Once he had helped her out that first time she had taken the opportunity to get him on a retainer. She had fucked him and filmed it. He was hers. She had sweetened things by keeping on letting him in but she had still charged him, all be it at a discount rate. He was only a copper after all and couldn’t afford her, not on a regular basis. She had kept Scanlan on a leash just in case she got in any kind of trouble he might be able to help her or her brother out of. North didn’t think he was involved in the drugs.

‘Oh my God,’ said the Chief. ‘Drug addicts, traffickers, murderers and paedophiles. What kind of force have I been running?’

‘A force of habits,’ said North. ‘Bad ones.’

‘I’m going to get nailed to a tree for this.’
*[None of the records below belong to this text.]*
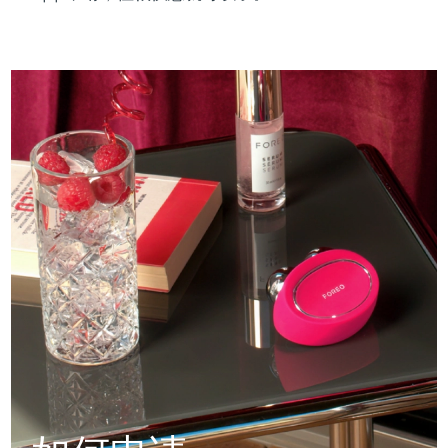
Professional IPL hair removal device
Microcurrent body toning
All hair treatments
All FAQ™ skincare
德国
预计送达日期
8/9/26
FAQ™产品
FAQ™产品
痘肌护理
眼部护理
直布罗陀
PEACH™ 2
LUNA™ 4 body
预计送达日期
8/13/26
FAQ™ products
All anti-aging treatments
All LED treatments
ESPADA™ 2 plus
BEAR™ 2 eyes & lips
IPL hair removal
Massaging body brush
All toning treatments
希腊
预计送达日期
8/9/26
Recurring acne LED therapy
Microcurrent line smoothing device
中国香港特别行政区
预计送达日期
8/10/26
PEACH™ 2 go
SUPERCHARGED™ serum
护发
毛孔护理
ESPADA™ 2
IRIS™ 2
Travel-friendly IPL hair removal
Firming body serum
匈牙利
LUNA™ 4 hair
预计送达日期
8/9/26
KIWI™ derma
Acne treatment device
Rejuvenating eye massager
NEW
2-in-1 LED scalp massager
Diamond microdermabrasion .
冰岛
预计送达日期
8/10/26
PEACH™ Cooling Prep Gel
ESPADA™ Blemish Solution
眼部护肤
牙齿美白
Cooling IPL hair removal gel
印度尼西亚
预计送达日期
8/7/26
FLIP™ play advanced
KIWI™
Concentrated acne gel
Advanced eye care treatment
issa™ Teeth Whitening Set
LED light hairbrush
Blackhead remover
爱尔兰
预计送达日期
8/9/26
更多的
Dual LED + sonic device & 18% PAP gel
ESPADA™ 设备
眼部护理设备
马恩岛
预计送达日期
8/11/26
LUNA™ Dual-Peptide Scalp
KIWI™ 皮肤护理
All acne treatment devices
All revitalizing eye massagers
Serum
issa™ Teeth Whitening Gel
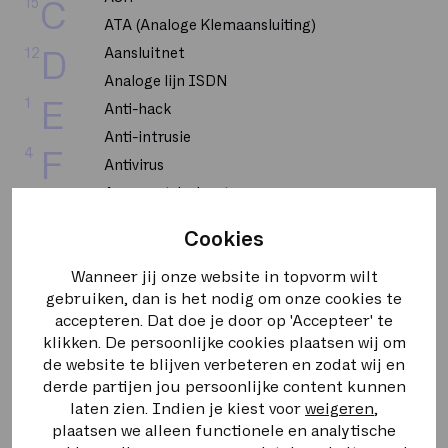
15
C
ATA (Analoge Klemaansluiting)
12
Aansluitnet
D
Analoge lijn ISDN
1
E
Anti-hack
Anti-intrusie
4
F
Antivirus
Asymmetrische stroom
4
G
Autoriteit Persoonsgegevens
Cookies
4
H
BGP
Wanneer jij onze website in topvorm wilt
BRI
gebruiken, dan is het nodig om onze cookies te
8
I
accepteren. Dat doe je door op 'Accepteer' te
BUMA STEMRA
klikken. De persoonlijke cookies plaatsen wij om
Backbone
1
K
de website te blijven verbeteren en zodat wij en
Bandbreedte
derde partijen jou persoonlijke content kunnen
2
L
Bellen op uitnodiging
laten zien. Indien je kiest voor
weigeren
,
plaatsen we alleen functionele en analytische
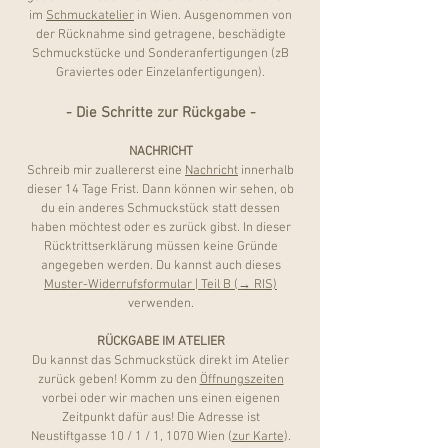
im
Schmuckatelier
in Wien. Ausgenommen von
der Rücknahme sind getragene, beschädigte
Schmuckstücke und Sonderanfertigungen (zB
Graviertes oder Einzelanfertigungen).
- Die
Schritte zur Rückgabe -
NACHRICHT
Schreib mir zuallererst eine
Nachricht
innerhalb
dieser 14 Tage Frist
. Dann können wir sehen, ob
du ein anderes Schmuckstück statt dessen
haben möchtest oder es zurück gibst. In dieser
Rücktrittserklärung müssen keine Gründe
angegeben werden. Du kannst auch dieses
Muster-Widerrufsformular | Teil B (→ RIS)
verwenden.
RÜCKGABE IM ATELIER
Du kannst das Schmuckstück direkt im Atelier
zurück geben! Komm zu den
Öffnungszeiten
vorbei oder wir machen uns einen eigenen
Zeitpunkt dafür aus! Die Adresse ist
Neustiftgasse 10 / 1 / 1, 1070 Wien (
zur Karte
).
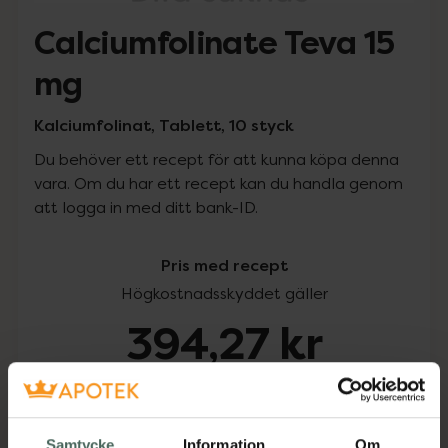
Calciumfolinate Teva 15
mg
Kalciumfolinat, Tablett, 10 styck
Du behöver ett recept för att kunna köpa denna
vara. Om du har ett recept kan du handla genom
att logga in med ditt bank-ID.
Pris med recept
Högkostnadsskyddet gäller
394,27 kr
I apotek:
394,27 kr
Köp via ditt recept
Samtycke
Information
Om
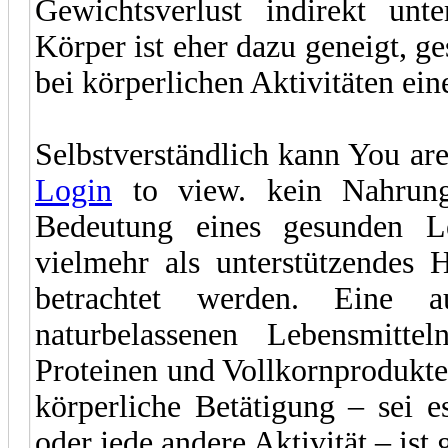
Gewichtsverlust indirekt unt
Körper ist eher dazu geneigt, g
bei körperlichen Aktivitäten ein
Selbstverständlich kann You are
Login
to view. kein Nahrungs
Bedeutung eines gesunden Leb
vielmehr als unterstützendes 
betrachtet werden. Eine 
naturbelassenen Lebensmit
Proteinen und Vollkornprodukte
körperliche Betätigung – sei e
oder jede andere Aktivität – is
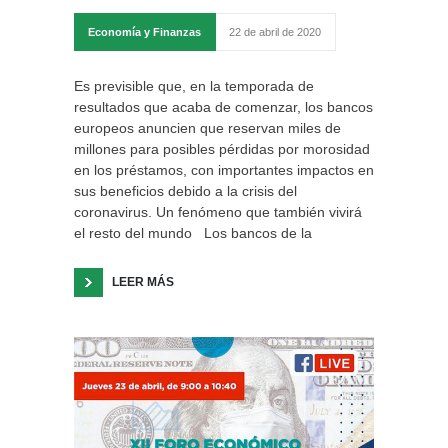
Economía y Finanzas
22 de abril de 2020
Es previsible que, en la temporada de
resultados que acaba de comenzar, los bancos
europeos anuncien que reservan miles de
millones para posibles pérdidas por morosidad
en los préstamos, con importantes impactos en
sus beneficios debido a la crisis del
coronavirus. Un fenómeno que también vivirá
el resto del mundo Los bancos de la
LEER MÁS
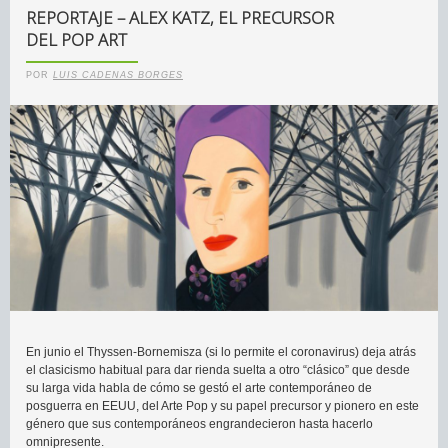
REPORTAJE – ALEX KATZ, EL PRECURSOR
DEL POP ART
POR
LUIS CADENAS BORGES
En junio el Thyssen-Bornemisza (si lo permite el coronavirus) deja atrás
el clasicismo habitual para dar rienda suelta a otro “clásico” que desde
su larga vida habla de cómo se gestó el arte contemporáneo de
posguerra en EEUU, del Arte Pop y su papel precursor y pionero en este
género que sus contemporáneos engrandecieron hasta hacerlo
omnipresente.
‘By the nads,’ said North.

 

FORTY

‘I don't envy him his next press conference for this lot. ‘Hi, you know we have two dead cops? Well, as it turns out, one was kind of responsible for the death of Denise Lumsden, you see he killed a girl some years back, fitted up another to take the fall and the patsy’s mother killed Lumsden in a revenge plot. The other dead cop was a junkie who OD'd on dope that he stole from the Lumsden murder scene, dope that the other dead cop had supplied and who was murdered by the drug cartel he was working for. Oh, and there is growing evidence that he got sexual gratification from the infliction of terror, humiliation and pain and so enjoyed a spot of rape, torture and murder in his spare time. You are all welcome to join the pool to guess how many bodies we finally pin on him.’ And that’s just for openers.’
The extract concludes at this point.